**Instructions to follow**
Print the records exactly as written, and let no picture into the answer.

**Task material**
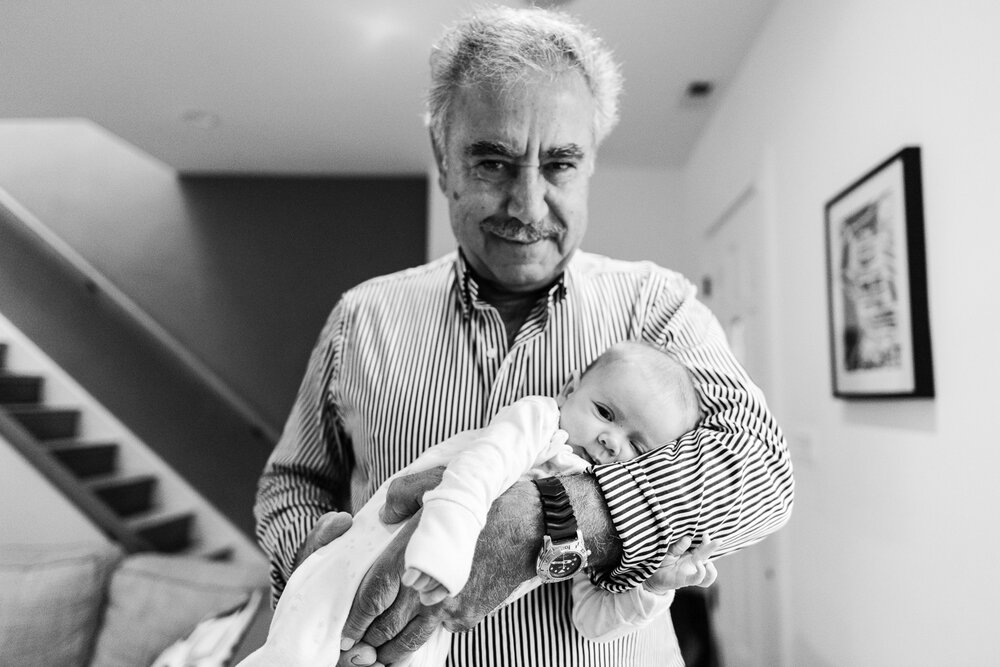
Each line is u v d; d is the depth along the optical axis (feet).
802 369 7.54
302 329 15.12
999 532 4.25
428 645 2.46
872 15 5.85
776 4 8.25
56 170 15.48
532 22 2.81
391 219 15.24
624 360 2.86
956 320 4.68
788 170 7.91
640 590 2.53
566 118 2.73
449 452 2.74
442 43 3.03
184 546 14.47
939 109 4.87
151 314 15.17
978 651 4.45
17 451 10.71
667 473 2.39
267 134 12.62
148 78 10.31
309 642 2.29
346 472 3.69
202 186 15.34
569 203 2.83
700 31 8.88
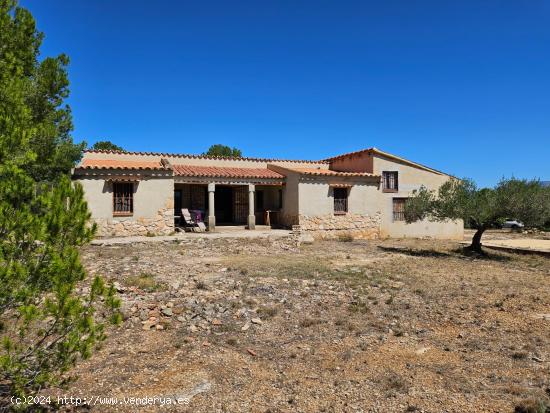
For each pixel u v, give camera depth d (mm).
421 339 6770
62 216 3801
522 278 11938
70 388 4789
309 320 7465
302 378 5258
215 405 4547
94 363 5500
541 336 6855
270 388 4973
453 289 10203
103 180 16672
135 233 17219
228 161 23625
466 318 7863
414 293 9742
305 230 20703
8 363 3486
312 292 9344
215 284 9578
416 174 24234
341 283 10344
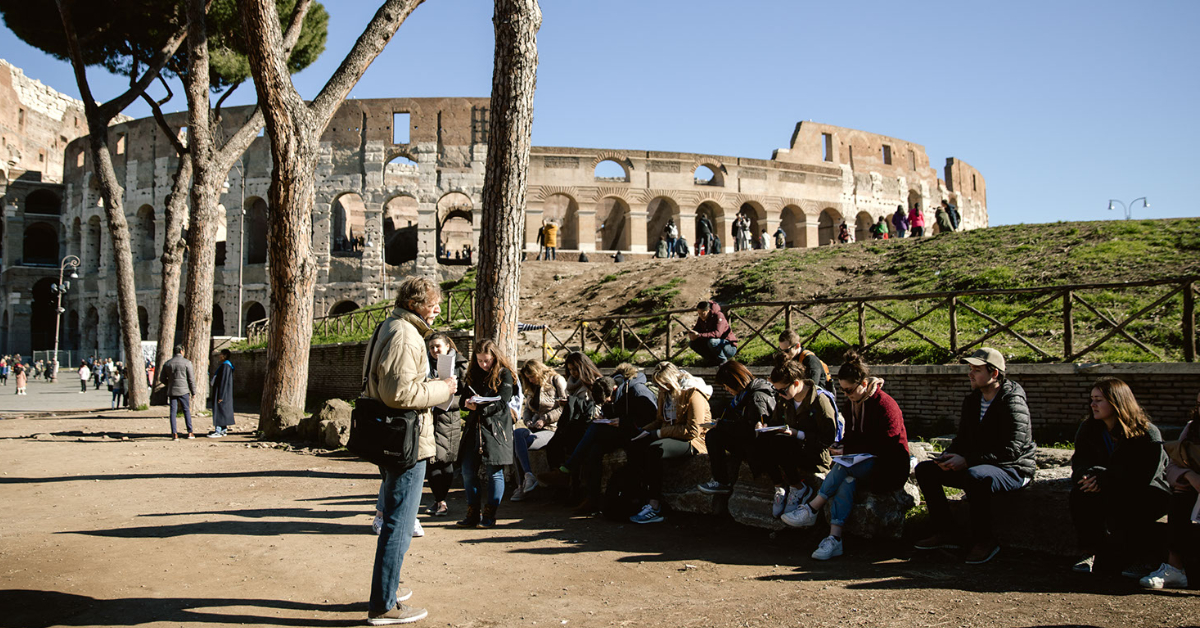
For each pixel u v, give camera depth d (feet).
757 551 21.20
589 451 26.25
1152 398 29.66
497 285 34.37
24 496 28.73
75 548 20.68
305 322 47.93
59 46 71.97
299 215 46.34
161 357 73.15
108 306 152.87
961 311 50.47
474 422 24.22
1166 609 15.57
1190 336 30.14
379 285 135.03
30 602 16.05
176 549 20.70
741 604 16.47
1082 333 41.34
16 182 175.22
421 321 15.58
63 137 211.61
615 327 68.28
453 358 18.35
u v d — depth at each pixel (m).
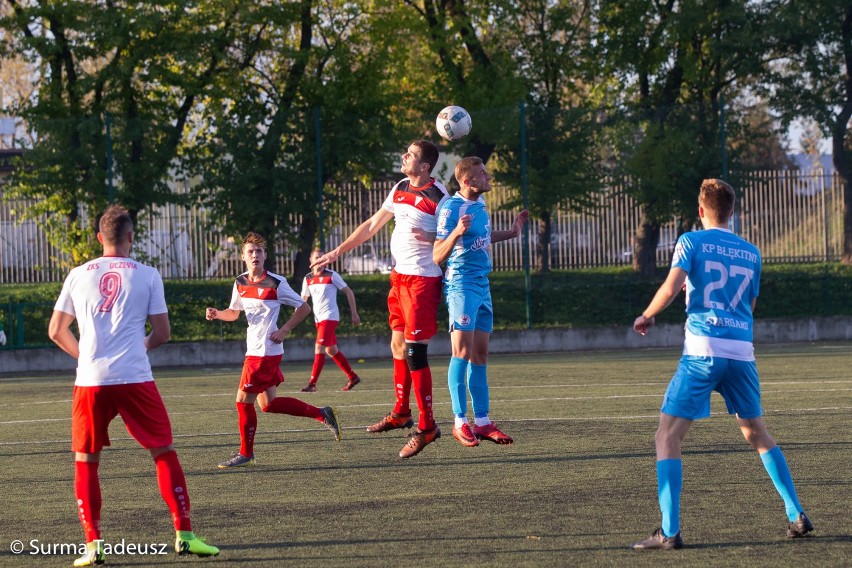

**Final answer**
Each line is u v d; d is the depth along the optical axis (feet).
802 369 7.54
302 329 15.12
999 532 4.25
428 645 2.46
872 15 5.85
776 4 8.25
56 170 15.48
532 22 2.81
391 219 15.24
624 360 2.86
956 320 4.68
788 170 7.91
640 590 2.53
566 118 2.73
449 452 2.74
442 43 3.03
184 546 14.47
939 109 4.87
151 314 15.17
978 651 4.45
17 451 10.71
667 473 2.39
267 134 12.62
148 78 10.31
309 642 2.29
346 472 3.69
202 186 15.34
569 203 2.83
700 31 8.88
For each pixel u v, give camera depth d (mm).
421 339 6770
62 216 3801
522 278 11938
70 388 4789
309 320 7465
302 378 5258
215 405 4547
94 363 5500
541 336 6855
270 388 4973
453 289 10203
103 180 16672
135 233 17219
228 161 23625
466 318 7863
414 293 9742
305 230 20703
8 363 3486
312 292 9344
215 284 9578
416 174 24234
341 283 10344
For each pixel u v, give camera depth d (feet).
757 551 21.20
589 451 26.25
1152 398 29.66
497 285 34.37
24 496 28.73
75 548 20.68
305 322 47.93
59 46 71.97
299 215 46.34
161 357 73.15
108 306 152.87
961 311 50.47
474 422 24.22
1166 609 15.57
1190 336 30.14
379 285 135.03
30 602 16.05
176 549 20.70
741 604 16.47
1082 333 41.34
16 182 175.22
421 321 15.58
63 137 211.61
615 327 68.28
453 358 18.35
u v d — depth at each pixel (m).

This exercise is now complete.